Forget Google Glass and all other human/machine interactions and combinations up to this point. Scientists have, according to a report in New Scientist, created the world’s first biological version of a transistor, opening up the door to a world of biological, living technology. Say hello to our new fleshy Borg futuren.

Oddly enough, the breakthrough was almost simultaneously create with two teams working completely independent of each other. One team, led by Drew Endy at Stanford University in California, invented “a transistor-like device that controls the movement of an enzyme called RNA polymerase along a strand of DNA, just as electrical transistors control the flow of current through a circuit.” The second team, from Massachusetts Institute of Technology and led by that institution’s Timothy Lu, created a similar device.

Endy’s device differs from the one created by MIT because it not only controls the flow of polymerase – with the biological “transistor” activated via enzymes recognized by logic gates as inputs to start or stop the flow – but also controls the rate of flow, and is able to amplify the flow as necessary.

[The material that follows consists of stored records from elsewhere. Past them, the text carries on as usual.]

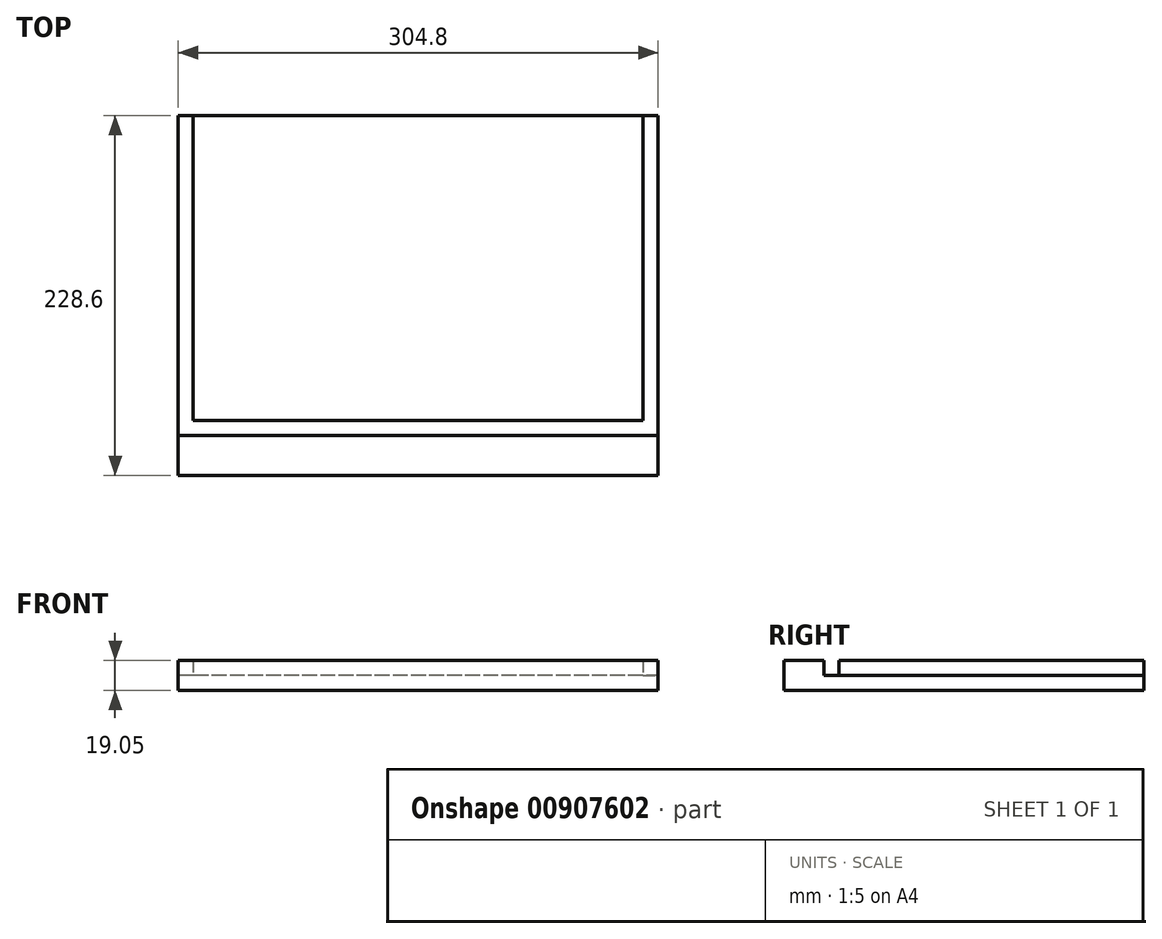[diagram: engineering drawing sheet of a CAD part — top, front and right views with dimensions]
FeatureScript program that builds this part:
annotation { "Feature Type Name" : "Feature", "Feature Type Description" : "" }
export const myFeature = defineFeature(function(context is Context, id is Id, definition is map)
    precondition{}
    {
        {
            var Q0;
            Q0=qCreatedBy(makeId("Top.planeOp"),FACE);
            var sketch = newSketch(context, id + "F0", { "sketchPlane" : qUnion([Q0])});
            skLineSegment(sketch, "E0.bottom", {"start": v(152.4, -114.3) * mm, "end": v(-152.4, -114.3) * mm});
            skLineSegment(sketch, "E0.top", {"start": v(152.4, 114.3) * mm, "end": v(-152.4, 114.3) * mm});
            skLineSegment(sketch, "E0.left", {"start": v(152.4, -114.3) * mm, "end": v(152.4, 114.3) * mm});
            skLineSegment(sketch, "E0.right", {"start": v(-152.4, -114.3) * mm, "end": v(-152.4, 114.3) * mm});
            skPoint(sketch, "E0.middle", {"position": v(0, 0) * mm});
            skSolve(sketch);
        }
        {
            var Q0;
            Q0 = qSketchRegion(id + "F0", true);
            extrude(context, id + "F1", {"entities" : qUnion([Q0]), "depth" : 19.05 * mm, "offsetDistance" : 25.4 * mm});
        }
        {
            var Q0;
            Q0=makeQuery(id+"F1.opExtrude","CAP_FACE",FACE,{"disambiguationData":[OSD([sQuery(id+"F0.wireOp",EDGE,"E0.bottom"),sQuery(id+"F0.wireOp",EDGE,"E0.top"),sQuery(id+"F0.wireOp",EDGE,"E0.left"),sQuery(id+"F0.wireOp",EDGE,"E0.right")])],"isStart":false});
            var sketch = newSketch(context, id + "F2", { "sketchPlane" : qUnion([Q0])});
            skLineSegment(sketch, "E1", {"start": v(0, -114.3) * mm, "end": v(0, -84.14) * mm});
            skLineSegment(sketch, "E2.bottom", {"start": v(188.14, -79.38) * mm, "end": v(-188.14, -79.38) * mm});
            skLineSegment(sketch, "E2.top", {"start": v(188.14, -88.9) * mm, "end": v(-188.14, -88.9) * mm});
            skLineSegment(sketch, "E2.left", {"start": v(188.14, -79.38) * mm, "end": v(188.14, -88.9) * mm});
            skLineSegment(sketch, "E2.right", {"start": v(-188.14, -79.38) * mm, "end": v(-188.14, -88.9) * mm});
            skPoint(sketch, "E2.middle", {"position": v(0, -84.14) * mm});
            skSolve(sketch);
        }
        {
            var Q0;
            Q0 = qSketchRegion(id + "F2", true);
            extrude(context, id + "F3", {"entities" : qUnion([Q0]), "operationType" : NewBodyOperationType.REMOVE, "oppositeDirection" : true, "depth" : 9.52 * mm, "offsetDistance" : 25.4 * mm});
        }
        {
            var Q0;
            Q0=makeQuery(id+"F1.opExtrude","SWEPT_FACE",FACE,{"disambiguationData":[OSD([sQuery(id+"F0.wireOp",EDGE,"E0.right")])]});
            var sketch = newSketch(context, id + "F4", { "sketchPlane" : qUnion([Q0])});
            skLineSegment(sketch, "E3.bottom", {"start": v(79.38, 28.57) * mm, "end": v(-114.3, 28.57) * mm});
            skLineSegment(sketch, "E3.top", {"start": v(79.38, 9.53) * mm, "end": v(-114.3, 9.53) * mm});
            skLineSegment(sketch, "E3.left", {"start": v(79.38, 28.57) * mm, "end": v(79.38, 9.53) * mm});
            skLineSegment(sketch, "E3.right", {"start": v(-114.3, 28.57) * mm, "end": v(-114.3, 9.53) * mm});
            skPoint(sketch, "E3.middle", {"position": v(-17.46, 19.05) * mm});
            skSolve(sketch);
        }
        {
            var Q0;
            Q0 = qSketchRegion(id + "F4", true);
            extrude(context, id + "F5", {"entities" : qUnion([Q0]), "operationType" : NewBodyOperationType.REMOVE, "oppositeDirection" : true, "depth" : 9.52 * mm, "offsetDistance" : 25.4 * mm});
        }
        {
            var Q0;
            Q0=makeQuery(id+"F1.opExtrude","SWEPT_FACE",FACE,{"disambiguationData":[OSD([sQuery(id+"F0.wireOp",EDGE,"E0.left")])]});
            var sketch = newSketch(context, id + "F6", { "sketchPlane" : qUnion([Q0])});
            skLineSegment(sketch, "E4.bottom", {"start": v(114.3, 28.57) * mm, "end": v(-79.38, 28.57) * mm});
            skLineSegment(sketch, "E4.top", {"start": v(114.3, 9.53) * mm, "end": v(-79.38, 9.53) * mm});
            skLineSegment(sketch, "E4.left", {"start": v(114.3, 28.57) * mm, "end": v(114.3, 9.53) * mm});
            skLineSegment(sketch, "E4.right", {"start": v(-79.38, 28.57) * mm, "end": v(-79.38, 9.53) * mm});
            skPoint(sketch, "E4.middle", {"position": v(17.46, 19.05) * mm});
            skSolve(sketch);
        }
        {
            var Q0;
            Q0 = qSketchRegion(id + "F6", true);
            extrude(context, id + "F7", {"entities" : qUnion([Q0]), "operationType" : NewBodyOperationType.REMOVE, "oppositeDirection" : true, "depth" : 9.52 * mm, "offsetDistance" : 25.4 * mm});
        }
    });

The Stanford team calls their creation a “transcriptor,” and report that they have already managed to create a full suit of Boolean Integrase Logic gates by combining multiple transcriptors. To put that into a more easily understood context for the layman, the Stanford team have crafted the starting point for a biological computer capable of complicated calculations and computations within living cells.

We’re not there just yet. Extreme Tech points out that we’re still some distance away from that happening. “You also need somewhere to store data… and some way to connect all of the transcriptors and memory together,” it explains, but admits “all of the building blocks of a biological computer are now in place.”

According to Paul Freemont, who works at Imperial College London, these bio-transistors are the first step to building more involved, complicated biological machines. Working from the starting point that transistors are the basis for contemporary electronic devices, it’s only logical to imagine that a cellular transistor could lead to other cellular tech.

Freemont’s suggestion is the creation of “bio sensors” that could monitor water quality cheaply and effectively. “Underpinning all of that will be these foundational components, like in electronics,” he told New Scientist.

Endy, however, is thinking on a somewhat larger scale according to the story; he’s said to be imagining a world filled with “living bridges or buildings constructed by the self-directed growth of their natural materials, controlled by internal biological circuits, or even tiny medical “submarines” with on-board DNA computers navigating the inside of our bodies.”